Wenn man am Bodensee steht, sieht man das klare, blaue Wasser – doch wer trinkt es tatsächlich? Die Antwort liegt nicht direkt am Ufer, sondern in der Küche, im Badezimmer oder beim Wasserhahn an der Straßenecke. Denn das Wasser aus dem Bodensee fließt nicht einfach direkt in die Gläser der Menschen, sondern wird über ein gut organisiertes System sauber und sicher bis ins Haus geleitet.

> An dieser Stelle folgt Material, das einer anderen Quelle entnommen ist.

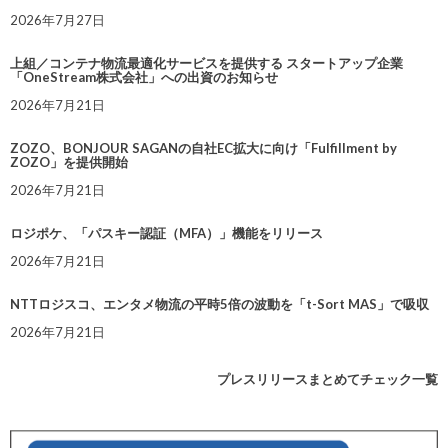
2026年7月27日
上組／コンテナ物流最適化サービスを提供する スタートアップ企業
「OneStream株式会社」への出資のお知らせ
2026年7月21日
ZOZO、BONJOUR SAGANの自社EC拡大に向け「Fulfillment by
ZOZO」を提供開始
2026年7月21日
ロジポケ、「パスキー認証（MFA）」機能をリリース
2026年7月21日
NTTロジスコ、エンタメ物流の平時5倍の波動を「t-Sort MAS」で吸収
2026年7月21日
プレスリリースまとめてチェック一覧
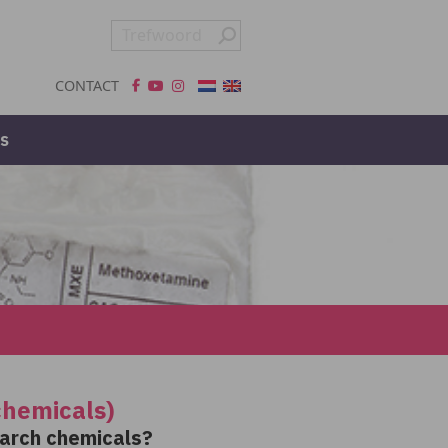
CONTACT
s
chemicals)
earch chemicals?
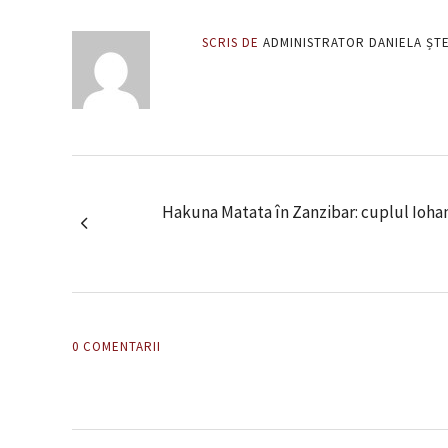
SCRIS DE
ADMINISTRATOR DANIELA ȘT
Hakuna Matata în Zanzibar: cuplul Iohan
0 COMENTARII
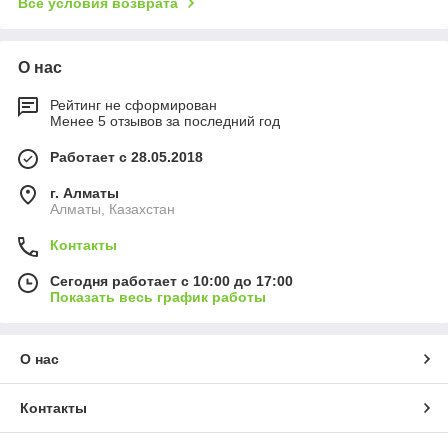
Все условия возврата
О нас
Рейтинг не сформирован
Менее 5 отзывов за последний год
Работает с 28.05.2018
г. Алматы
Алматы, Казахстан
Контакты
Сегодня работает с 10:00 до 17:00
Показать весь график работы
О нас
Контакты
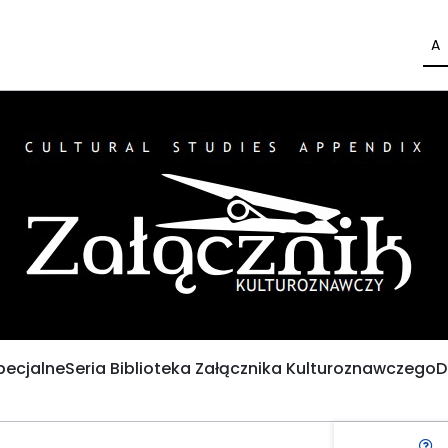
A
pecjalne
Seria Biblioteka Załącznika Kulturoznawczego
D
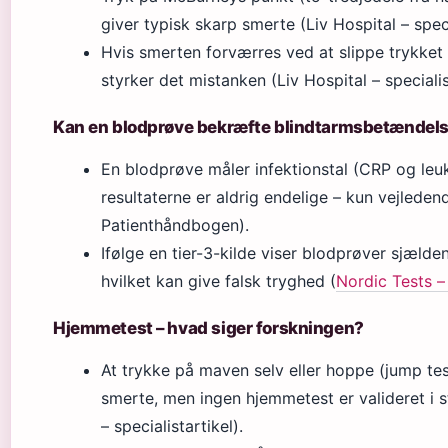
giver typisk skarp smerte (Liv Hospital – speci
Hvis smerten forværres ved at slippe trykket
styrker det mistanken (Liv Hospital – specialis
Kan en blodprøve bekræfte blindtarmsbetændel
En blodprøve måler infektionstal (CRP og leu
resultaterne er aldrig endelige – kun vejlede
Patienthåndbogen).
Ifølge en tier-3-kilde viser blodprøver sjælden
hvilket kan give falsk tryghed (
Nordic Tests –
Hjemmetest – hvad siger forskningen?
At trykke på maven selv eller hoppe (jump te
smerte, men ingen hjemmetest er valideret i st
– specialistartikel).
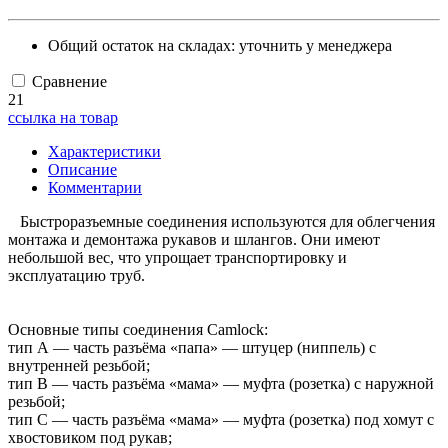
Общий остаток на складах:
уточнить у менеджера
Сравнение
21
ссылка на товар
Характеристики
Описание
Комментарии
Быстроразъемные соединения используются для облегчения
монтажа и демонтажа рукавов и шлангов. Они имеют
небольшой вес, что упрощает транспортировку и
эксплуатацию труб.
Основные типы соединения Camlock:
тип А — часть разъёма «папа» — штуцер (ниппель) с
внутренней резьбой;
тип B — часть разъёма «мама» — муфта (розетка) с наружной
резьбой;
тип С — часть разъёма «мама» — муфта (розетка) под хомут с
хвостовиком под рукав;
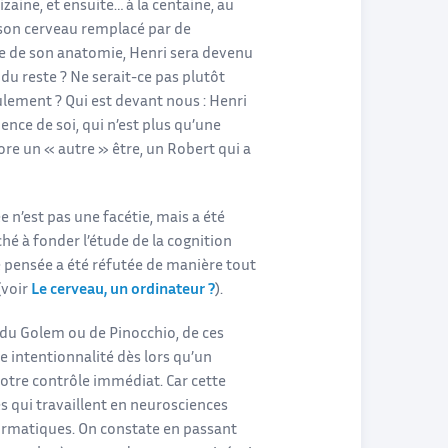
zaine, et ensuite… à la centaine, au
de son cerveau remplacé par de
te de son anatomie, Henri sera devenu
 reste ? Ne serait-ce pas plutôt
lement ? Qui est devant nous : Henri
nce de soi, qui n’est plus qu’une
re un « autre » être, un Robert qui a
e n’est pas une facétie, mais a été
hé à fonder l’étude de la cognition
 pensée a été réfutée de manière tout
(voir
Le cerveau, un ordinateur ?
).
du Golem ou de Pinocchio, de ces
 intentionnalité dès lors qu’un
tre contrôle immédiat. Car cette
s qui travaillent en neurosciences
ormatiques. On constate en passant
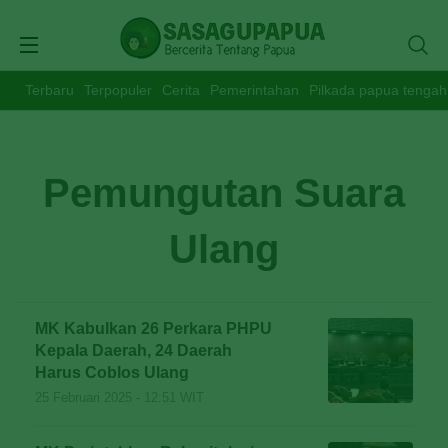
Terbaru
Terpopuler
Cerita
Pemerintahan
Pilkada papua tengah
Pemungutan Suara
Ulang
MK Kabulkan 26 Perkara PHPU
Kepala Daerah, 24 Daerah
Harus Coblos Ulang
25 Februari 2025 - 12:51 WIT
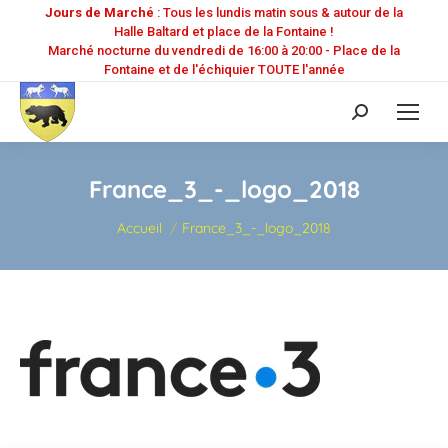
Jours de Marché
: Tous les lundis matin sous & autour de la
Halle Baltard et place de la Fontaine !
Marché nocturne du vendredi de 16:00 à 20:00 - Place de la
Fontaine et de l'échiquier TOUTE l'année
Recherche
:
France_3_-_logo_2018
Vous êtes ici :
Accueil
France_3_-_logo_2018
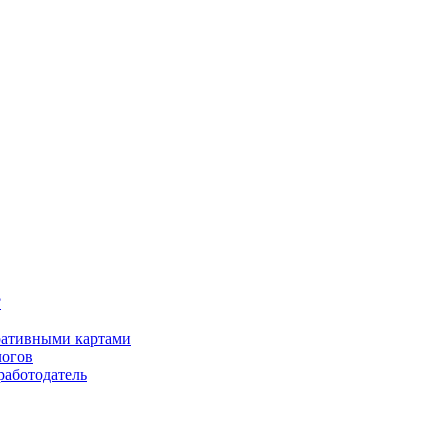
?
оративными картами
логов
работодатель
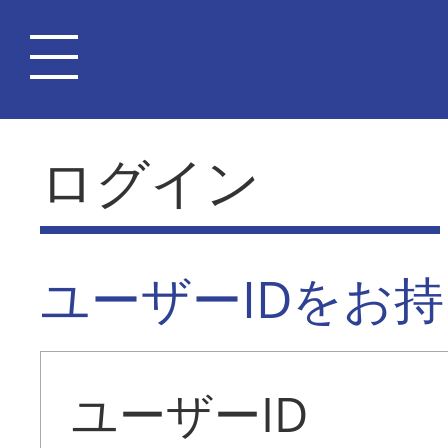
ログイン
ユーザーIDをお
ユーザーID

Kein Einzelne, aber Millionen nutzen es

Es sind nicht einzelne Personen, die extra Bodenseewasser schöpfen, sondern rund vier Millionen Menschen in Baden-Württemberg profitieren täglich von dieser Ressource. Dafür sorgen 183 Verbandsmitglieder – darunter 149 Kommunen und 34 Wasserversorgungszweckverbände. Diese Organisationen arbeiten zusammen, um sicherzustellen, dass das Wasser aus dem See hochwertig aufbereitet und jederzeit bedenkenlos getrunken werden kann.

Das Wasser wird an mehreren Stellen aus dem tiefen See entnommen, wo es besonders sauber ist. Danach durchläuft es moderne Aufbereitungsanlagen, die es streng kontrollieren und für den menschlichen Gebrauch vorbereiten. Am Ende kommt es als frisches, sicheres Trinkwasser aus dem Hahn – ob in kleinen Dörfern oder in Großstädten wie Stuttgart oder Tübingen.

Der Bodensee ist damit nicht nur eine beliebte Freizeit- und Naturoase, sondern vor allem eine wichtige Quelle für Lebensmittel Nummer eins: Trinkwasser. Und so genießen Millionen Tag für Tag, ohne es vielleicht zu wissen, ein Glas klarem Bodenseewasser – ganz einfach zu Hause aus dem Wasserhahn.